-- Data for analysis follows --

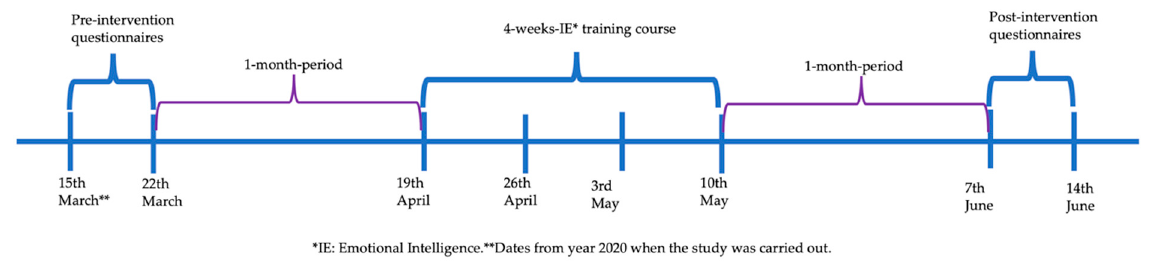
Figure 1. Figure 1. Timeline.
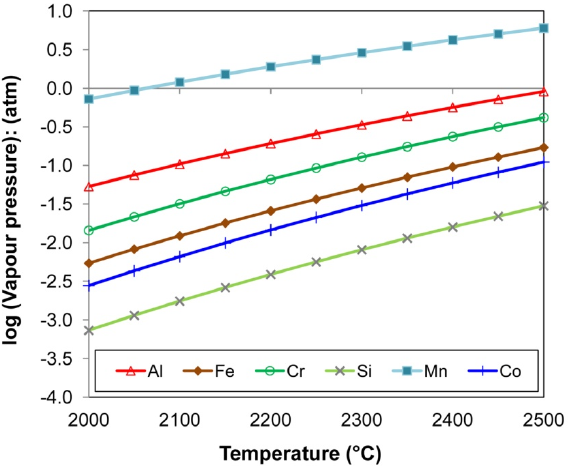
Figure 7. Vapour pressure of pure metals Mn, Al, Cr, Fe, Co, Si vs. Temperature.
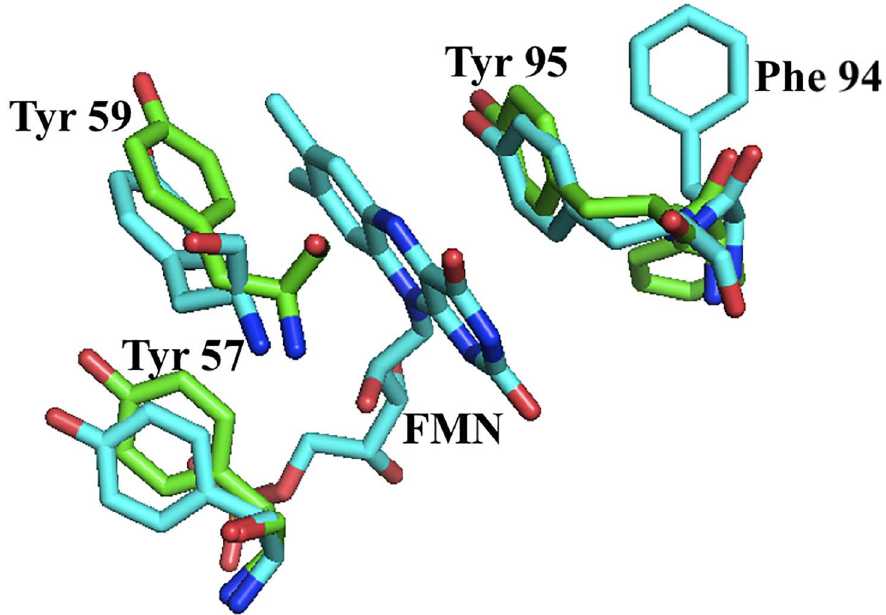
Fig 9. Stick representation of the aromatic/aromatic pairs established by the FMN sandwiching Y59 and Y95 residues with neighboring Y57 and F94,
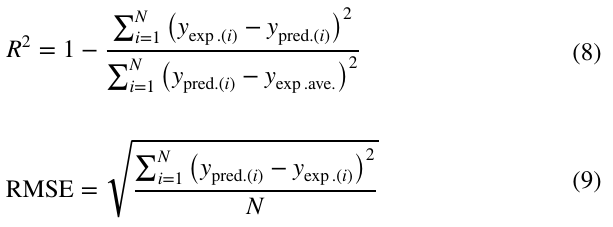
Table 1 Levels of independent variables for central composite design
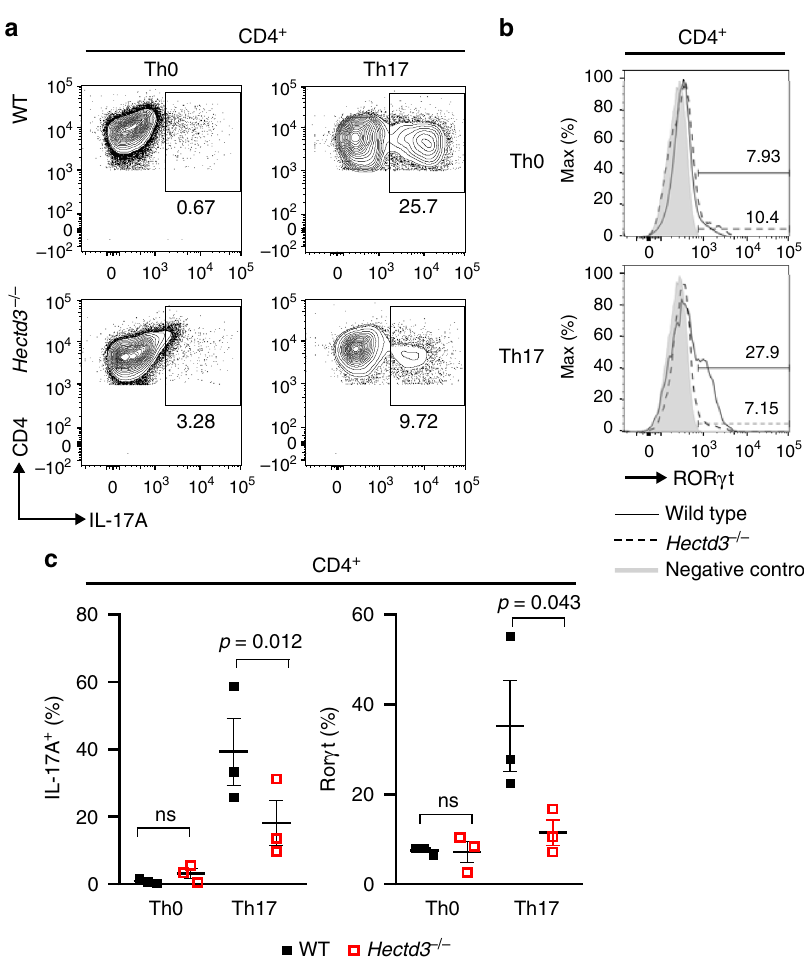
Fig. 1 Defective Th17 polarization of Hectd3-de fi cient CD4 + T cells ex vivo. a Representative fl ow cytometry analysis of intracellular IL-17A from in vitro polarized Hectd3 − / − and wild-type (WT) CD4 + T cells under Th0 or Th17 conditions, n = 3 per group, from three independent experiments. b Representative fl ow cytometry analysis of ROR γ t in in vitro polarized Hectd3 − / − and WT CD4 + T cells under Th0 or Th17 conditions, n = 3 per group, from three independent experiments. Th0 or Th17 conditions are described in Material and methods. c Quanti fi cation of a and b . Data are presented as mean ± SEM; p values were determined using Student ’ s t test. Source data are provided as a Source Data fi le. Gating strategy is shown in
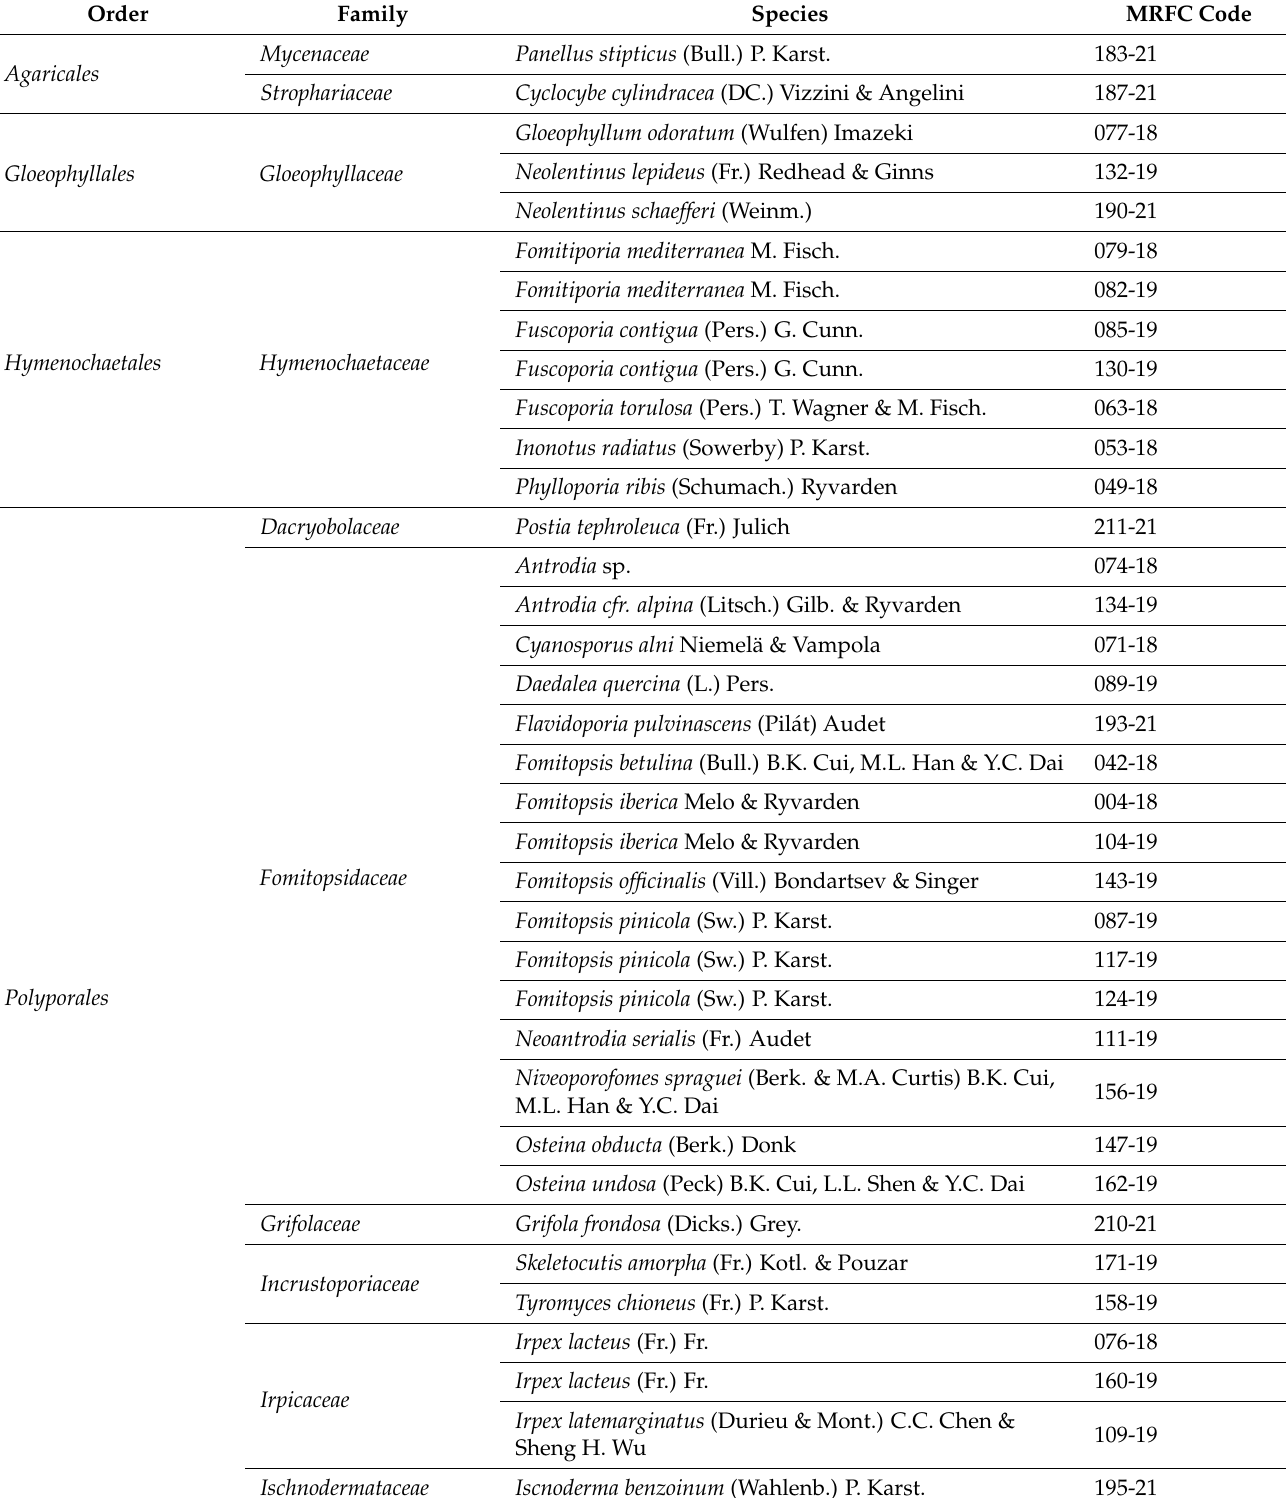
Table 2. Taxonomy of the isolated strains and reference to the code within the Mogu S.r.l research fungal collection (MRFC). Taxonomy relies on MycoBank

-- Data for analysis concluded --

Nothing but the records above, retyped exactly and stripped of images, should appear in the answer.

Answer below
Figure 1. Figure 1. Timeline.
Figure 7. Vapour pressure of pure metals Mn, Al, Cr, Fe, Co, Si vs. Temperature.
Fig 9. Stick representation of the aromatic/aromatic pairs established by the FMN sandwiching Y59 and Y95 residues with neighboring Y57 and F94,
Table 1 Levels of independent variables for central composite design
Fig. 1 Defective Th17 polarization of Hectd3-de fi cient CD4 + T cells ex vivo. a Representative fl ow cytometry analysis of intracellular IL-17A from in vitro polarized Hectd3 − / − and wild-type (WT) CD4 + T cells under Th0 or Th17 conditions, n = 3 per group, from three independent experiments. b Representative fl ow cytometry analysis of ROR γ t in in vitro polarized Hectd3 − / − and WT CD4 + T cells under Th0 or Th17 conditions, n = 3 per group, from three independent experiments. Th0 or Th17 conditions are described in Material and methods. c Quanti fi cation of a and b . Data are presented as mean ± SEM; p values were determined using Student ’ s t test. Source data are provided as a Source Data fi le. Gating strategy is shown in
Table 2. Taxonomy of the isolated strains and reference to the code within the Mogu S.r.l research fungal collection (MRFC). Taxonomy relies on MycoBank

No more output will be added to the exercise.